WALLACE: Your feeling is what then?
SANGER: My feeling is that love and attraction between men and women, in many cases the very finest relationship has nothing to do with bearing a child. It’s secondary. Many, many times and we know that –you see your birth rates and you can talk to people who have very happy marriages and they’re not having babies every year. Yes, I think that’s a celibate attitude…
WALLACE: Surely, a celibate attitude but you agree that Catholicism according to the tenets of Catholicism they rule that birth control violates not only the church’s position –it isn’t the church’s position but they say it violates a natural law as I have just explained, therefore birth control is a sin no matter who practices it. Now the violation of the natural law–you certainly can take no issue with the natural law as the hierarchy of the Catholic Church regards it…

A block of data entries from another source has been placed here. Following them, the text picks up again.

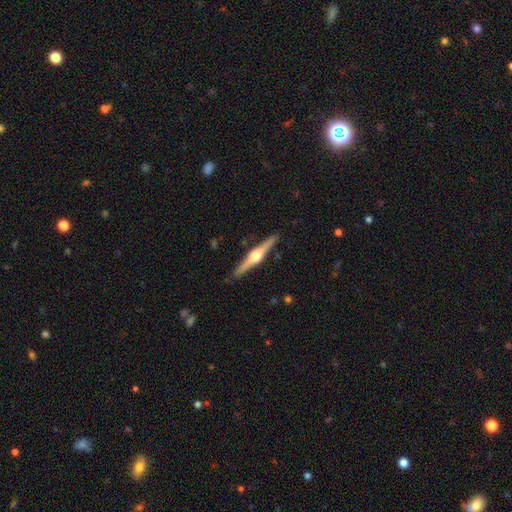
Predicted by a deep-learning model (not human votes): A featured or disk galaxy (82%) viewed edge-on (98%) with a rounded central bulge (95%). Merging: none (91%).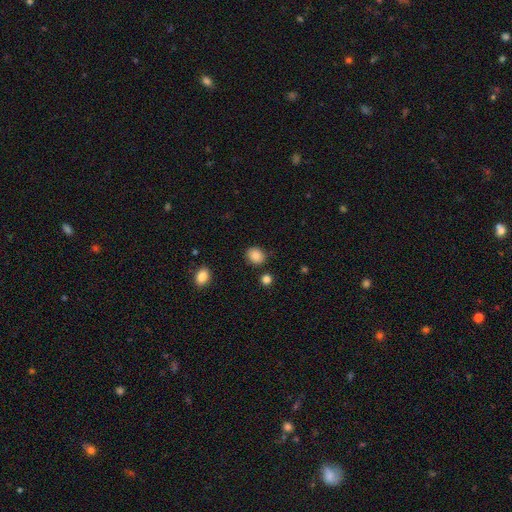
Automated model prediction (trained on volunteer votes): Q: Smooth or featured?
A: smooth (87%); runner-up: star or artifact (9%)
Q: How rounded?
A: round (61%); runner-up: in between (38%)
Q: Merging?
A: none (83%); runner-up: minor disturbance (10%)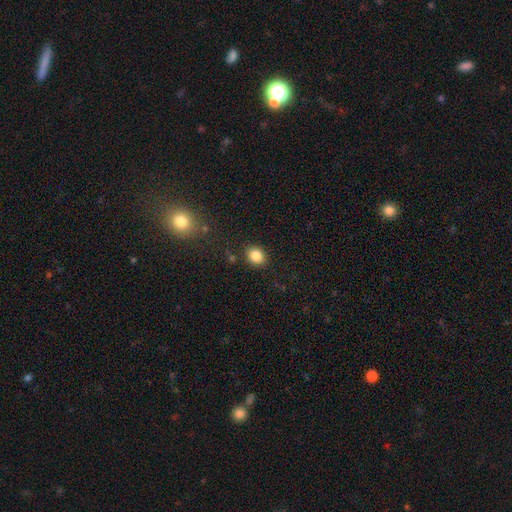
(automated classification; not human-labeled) smooth-or-featured: smooth: 84% | star or artifact: 11% | featured or disk: 5%
  how-rounded: round: 61% | in between: 38% | cigar-shaped: 1%
  merging: none: 87% | minor disturbance: 8% | major disturbance: 3% | merger: 2%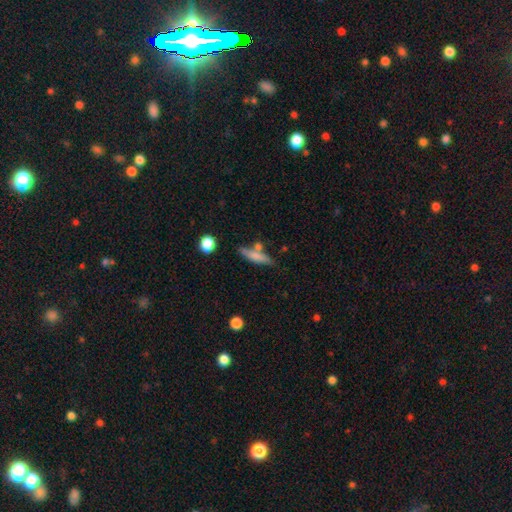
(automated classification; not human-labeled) Smooth or featured? smooth (67%)
How rounded? cigar-shaped (75%)
Merging? none (63%)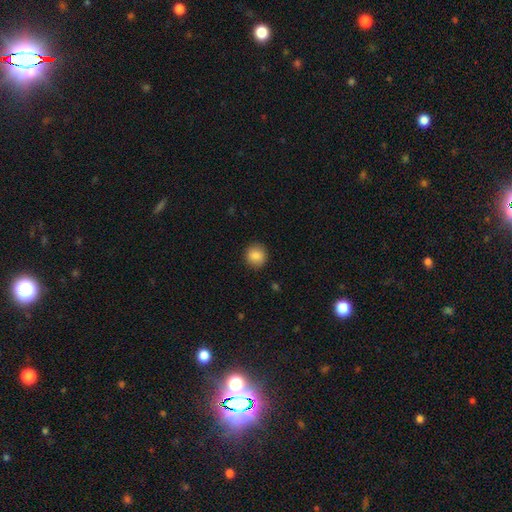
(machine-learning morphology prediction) smooth 87%, star or artifact 9%, featured or disk 4%. Down the decision tree: how rounded — round (91%); merging — none (90%).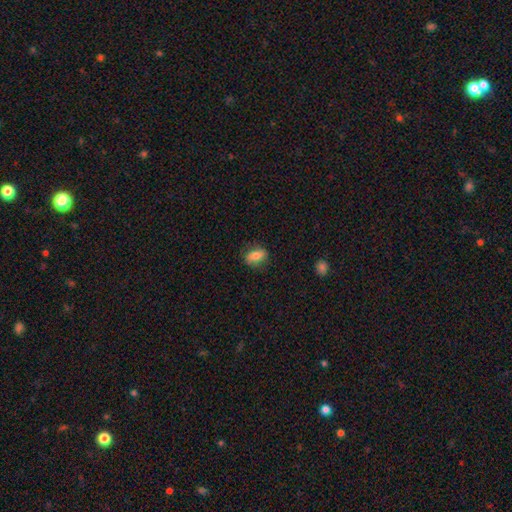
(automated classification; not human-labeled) A smooth galaxy with no disk features (77%) that is in between round and cigar-shaped (82%). Merging: none (79%).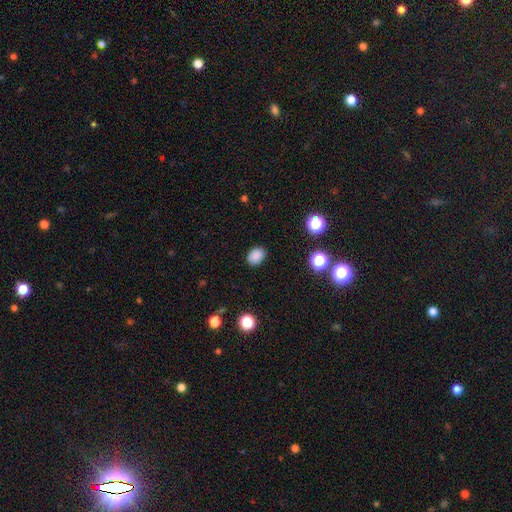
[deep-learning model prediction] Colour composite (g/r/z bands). It shows a smooth galaxy with no disk features (85%) that is in between round and cigar-shaped (66%). Merging: none (87%).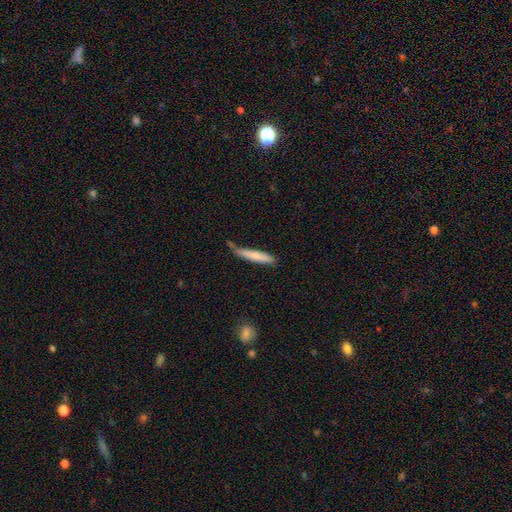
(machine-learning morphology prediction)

SANGER: Oh, I certainly do take issue with it and I think it’s untrue and I think it’s unnatural.
WALLACE: Well let me ask you
SANGER: … It’s an unnatural attitude to take –how do they know? I mean, after all, they’re celibates.They don’t know love, they don’t know marriage, they know nothing about bringing up children nor any of the marriage problems of life, and yet they speak to people as if they were God.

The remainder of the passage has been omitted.